After the attacks the United States led an invasion of Afghanistan to oust the Taliban regime allied with Al-Qaeda and believed the Saudi-born Bin Laden was hiding there. But after pounding the mountains where his den was thought to be, US-led forces failed to find him.
Bin Laden, who has a 50-million-dollar US bounty on his head, has appeared in a series of video and audio clips since the 9-11 attacks but has not been heard from since May 2006, when the CIA authenticated a voice recording on the Internet as his.
In the recording, which was accompanied by an online text, the terror network chief said Zacarias Moussaoui, a 37-year-old Frenchman of Moroccan origin and the only man convicted in the 9-11 attacks, had nothing to do with the operation.
The recording surfaced on May 23, 2006, about two weeks after Moussaoui was sentenced at a court in Alexandria, Virginia to life imprisonment.

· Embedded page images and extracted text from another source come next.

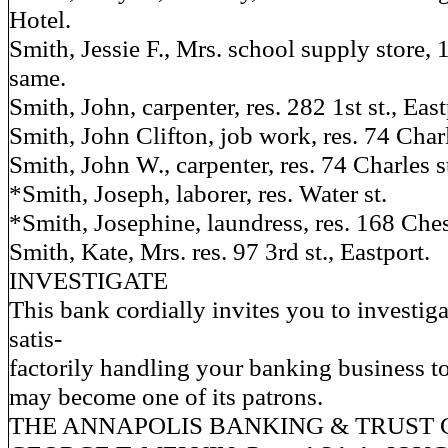
Hotel.
Smith, Jessie F., Mrs. school supply store, 1
same.
Smith, John, carpenter, res. 282 1st st., East
Smith, John Clifton, job work, res. 74 Charl
Smith, John W., carpenter, res. 74 Charles s
*Smith, Joseph, laborer, res. Water st.
*Smith, Josephine, laundress, res. 168 Ches
Smith, Kate, Mrs. res. 97 3rd st., Eastport.
INVESTIGATE
This bank cordially invites you to investigate
satis-
factorily handling your banking business to
may become one of its patrons.
THE ANNAPOLIS BANKING & TRUST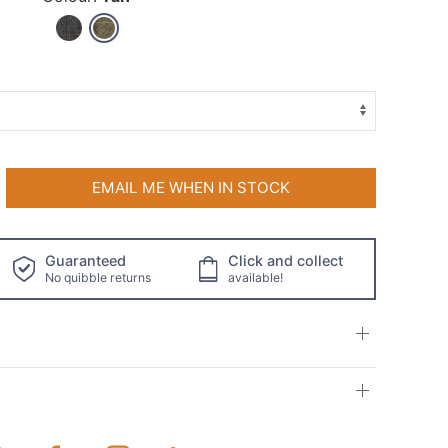
EMAIL ME WHEN IN STOCK
Guaranteed
Click and collect
No quibble returns
available!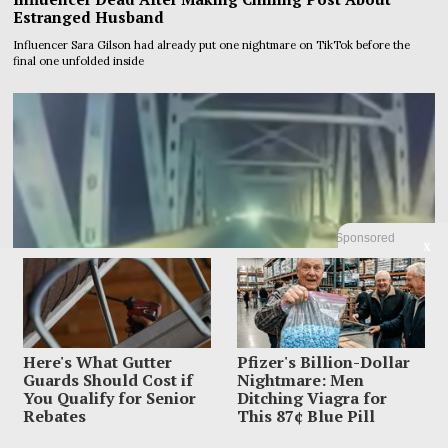
Estranged Husband
Influencer Sara Gilson had already put one nightmare on TikTok before the
final one unfolded inside
Sponsored
X
Here's What Gutter
Pfizer's Billion-Dollar
Guards Should Cost if
Nightmare: Men
You Qualify for Senior
Ditching Viagra for
Rebates
This 87¢ Blue Pill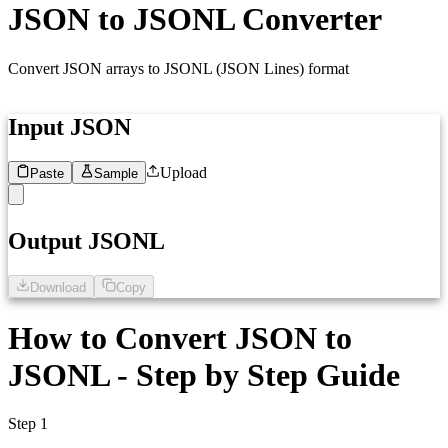
JSON to JSONL Converter
Convert JSON arrays to JSONL (JSON Lines) format
Input JSON
Upload
Paste
Sample
1
Paste your JSON here...
Output JSONL
Download
Copy
1
Formatted JSONL will appear here
How to Convert JSON to
JSONL - Step by Step Guide
Step 1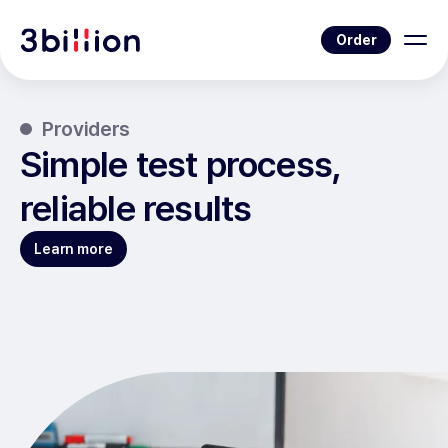
Order
Providers
Simple test process,
reliable results
Learn more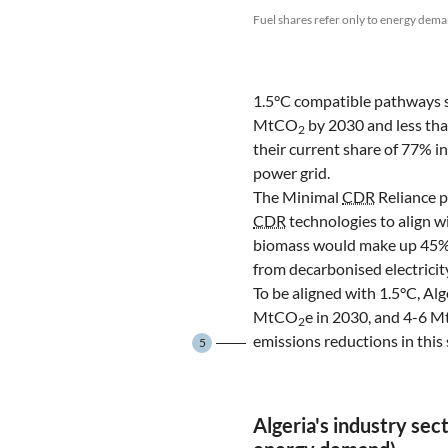
Fuel shares refer only to energy dema
1.5°C compatible pathways 
MtCO
by 2030 and less t
2
their current share of 77% i
power grid.
The Minimal
CDR
Reliance p
CDR
technologies to align w
biomass would make up 45% o
from decarbonised electricit
To be aligned with 1.5°C, A
MtCO
e in 2030, and 4-6 
2
emissions reductions in this s
5
Algeria's industry sec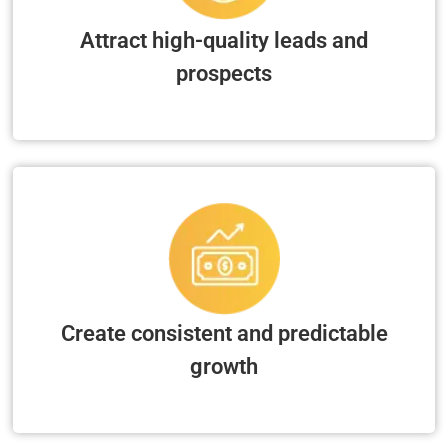
Attract high-quality leads and
prospects
Create consistent and predictable
growth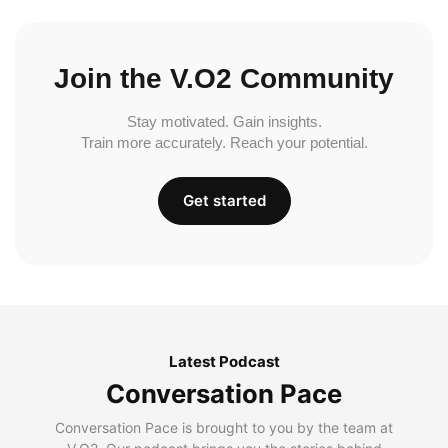
Join the V.O2 Community
Stay motivated. Gain insights.
Train more accurately. Reach your potential.
Get started
Latest Podcast
Conversation Pace
Conversation Pace is brought to you by the team at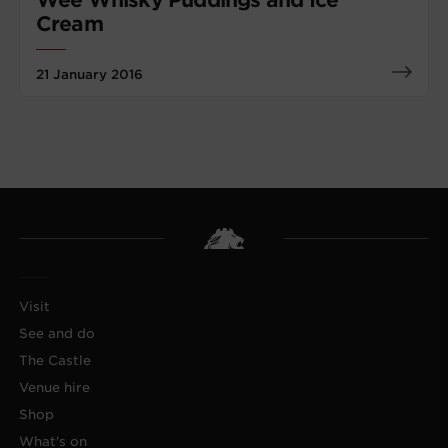
Cream
21 January 2016
Visit
See and do
The Castle
Venue hire
Shop
What's on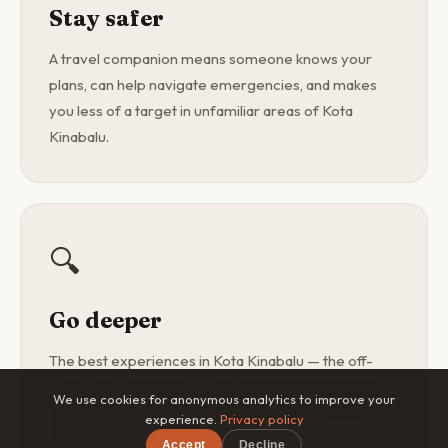
Stay safer
A travel companion means someone knows your
plans, can help navigate emergencies, and makes
you less of a target in unfamiliar areas of Kota
Kinabalu.
🔍
Go deeper
The best experiences in Kota Kinabalu — the off-
menu restaurant, the dawn hike, the local's favourite
We use cookies for anonymous analytics to improve your
spot — are found with a curious companion, not a
experience.
Privacy policy
guidebook.
Accept
Decline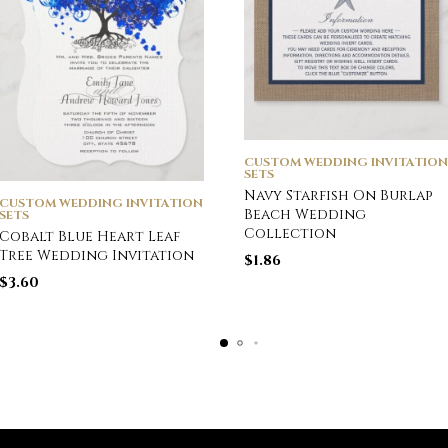
CUSTOM WEDDING INVITATION
SETS
Navy Starfish On Burlap
CUSTOM WEDDING INVITATION
Beach Wedding
SETS
Collection
Cobalt Blue Heart Leaf
Tree Wedding Invitation
$
1.86
$
3.60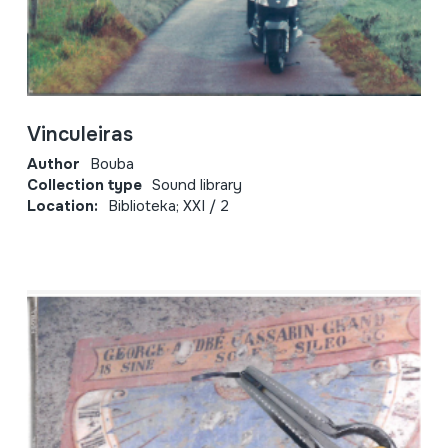
Vinculeiras
Author
Bouba
Collection type
Sound library
Location:
Biblioteka; XXI / 2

"He has no connection whatsoever with the events of September 11th, and I am certain of what I say, because I was responsible for entrusting the 19 brothers -- Allah have mercy upon them -- with those raids, and I did not assign brother Zacarias to be with them on that mission," bin Laden said.
In that voice message, bin Laden also said that the prisoners being held at the US base at Guantanamo in Cuba had "no connection with the events of September 11th and knew nothing about them, with the exception of two of the brothers."
Some Al-Qaeda analysts said the recording marked the first time bin Laden unequivocally claimed responsibility for the 9-11 attacks.
Other undated videos featuring bin Laden, who was last spotted in the Tora Bora mountains of eastern Afghanistan near the border with Pakistan in 2001, have circulated on the Internet since the May 2006 audio clip but analysts have said those images are not new.
In an Internet video posted July 15, bin Laden says: "The happy (person) is the one chosen by Allah to be a martyr," according to the Washington-based SITE Intelligence Group, which said the footage was old, but did not give an estimated date.